MaskSR
Publication Date: 4 June 2024, link
Distorted Speech Encoder:
using STFT with window_size:
import torch
audio = torch.randn(1, 3 * 44100) # 3 seconds with sample rate 44.1kHz
y = torch.stft(audio, 2048, 512, return_complex = True)
print(y.shape) # [F, T]
w = torch.abs(y) # [F, T]
w = w.pow(0.3) # X_0.3 compressed power spectrogram with shape [F,T]
print(w.shape)
Cosine Scheduler
During training, the masking ratio (from 0 to 1) will be applied to \( 9 \times T \) codebook by sampling \( r \sim \mathcal{U}(0, 1) \),
The cosine schedule function should be \( f(r) = cos(\frac{\pi}{2}r) \), this makes sure that \(f(0) = 1\) and \(f(1) = 0\).

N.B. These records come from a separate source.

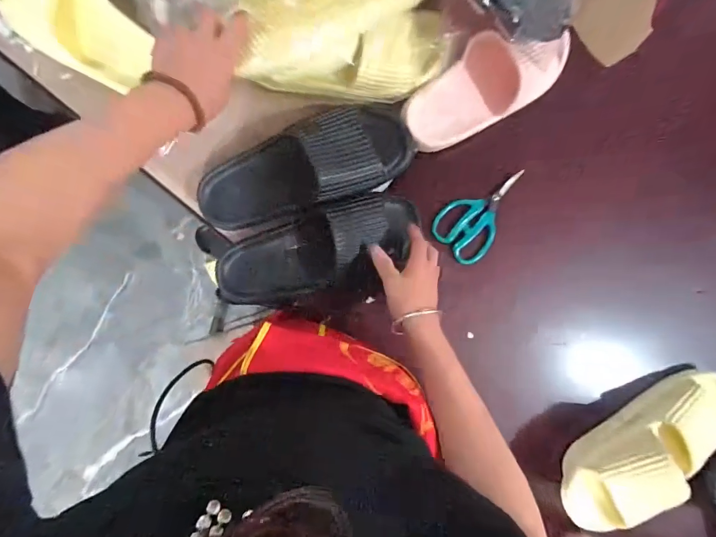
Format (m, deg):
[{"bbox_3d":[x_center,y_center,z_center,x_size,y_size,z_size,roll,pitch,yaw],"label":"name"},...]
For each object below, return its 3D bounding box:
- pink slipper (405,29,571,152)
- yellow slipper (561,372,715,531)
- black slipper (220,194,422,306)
[{"bbox_3d":[0.172,-0.244,0.470,0.255,0.069,0.098,-31,91,-5],"label":"pink slipper"},{"bbox_3d":[0.400,0.237,0.500,0.298,0.078,0.103,-31,91,-5],"label":"yellow slipper"},{"bbox_3d":[-0.047,-0.019,0.485,0.263,0.062,0.099,-20,90,1],"label":"black slipper"}]

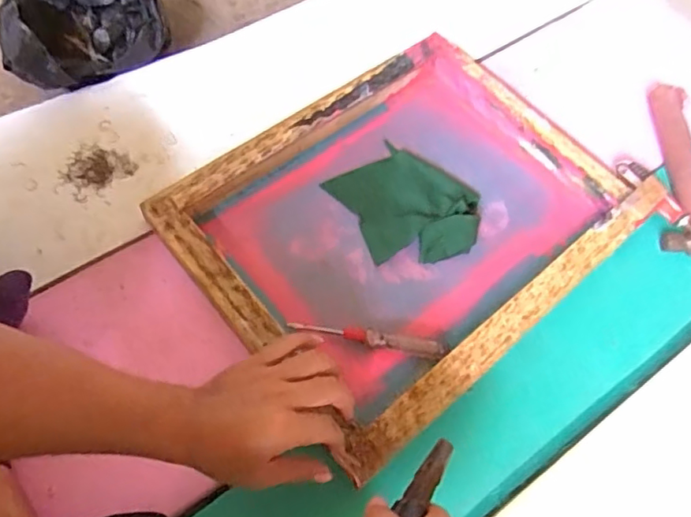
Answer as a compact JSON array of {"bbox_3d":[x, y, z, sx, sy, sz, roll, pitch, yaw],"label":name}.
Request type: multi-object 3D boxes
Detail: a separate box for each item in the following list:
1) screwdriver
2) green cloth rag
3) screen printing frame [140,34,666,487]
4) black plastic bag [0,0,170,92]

The cross entropy loss is calculated on the masking position.
Classifier-free Guidance
The Conditional logit \( l_g \) is used to measure \( P(x \mid c )\) where c is the prompt. In this case, c will be the speech encoder input.
The unconditional logit \(l_u\) is used to measure \( P(x \mid c )\) where the model predicts the output without any input. During inference, we just replace the entire codebook with a embedding (null embedding) repeated \(T\) times, and predict the output and use that as the \(l_u\) score. The logit score for inference is defined as \(l_g = (1 + w) l_c - w l_u\).
During training, for each epoch, we randomly select 10% of the training data to be replaced with the null embedding.